Beckman generally prefers spontaneity — he rarely rehearses and, despite his love of vintage music, has cautioned that “you can’t let anything you are doing become a prison or a church.” But with so many songs up for grabs, he asked for a list of preferred Lead Belly songs from each of the acts and happily reports that there was very little overlap (although he remained tight-lipped about the specific set list).

As often happens at shows he curates, Beckman will stay on stage providing washboard percussion for each of the 30-35-minute sets from Pop Wagner, then Corpse Reviver, and then Charlie Parr, before everyone comes together for a rousing finale.

Reached by phone, Pop Wagner was effusive and excited to again be participating in the anniversary gig. A stalwart of the local folk scene since he arrived in the Twin Cities in 1970, he remembers his parents having an old Lead Belly 78 and his father singing him Lead Belly’s “Down in the Valley” as a bedtime lullaby.

◇ ◇ ◇ ◇ ◇ ◇ ◇

**Tasks:**
**1)** Reproduce the Lead Belly tribute text from "As often happens" up to and including "a rousing finale.", word for word.
**2)** Name every act in the Lead Belly tribute text that plays a set, in the order they perform.
The listing comes from a separate source unrelated to the Lead Belly tribute text.

**Data block:**
◇ ◇ ◇ ◇ ◇ ◇ ◇

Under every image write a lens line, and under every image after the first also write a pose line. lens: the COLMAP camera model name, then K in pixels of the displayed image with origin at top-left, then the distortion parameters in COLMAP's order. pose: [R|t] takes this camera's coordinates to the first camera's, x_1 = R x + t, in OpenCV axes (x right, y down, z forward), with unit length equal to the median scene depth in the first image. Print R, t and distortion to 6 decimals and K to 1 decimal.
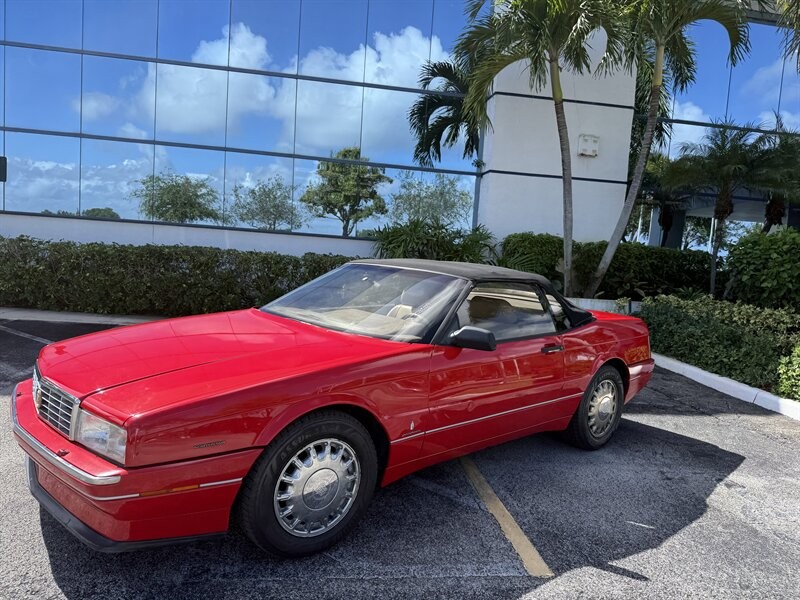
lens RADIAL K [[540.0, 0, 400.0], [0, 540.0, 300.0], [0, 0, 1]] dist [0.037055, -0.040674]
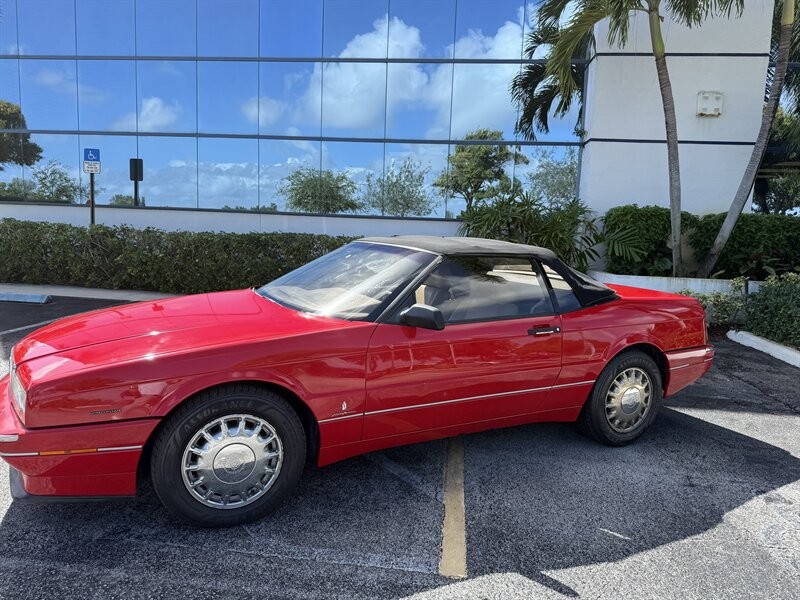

◇ ◇ ◇ ◇ ◇ ◇ ◇

**Exercise solutions:**
**1)**
As often happens at shows he curates, Beckman will stay on stage providing washboard percussion for each of the 30-35-minute sets from Pop Wagner, then Corpse Reviver, and then Charlie Parr, before everyone comes together for a rousing finale.

**2)** Pop Wagner, Corpse Reviver, Charlie Parr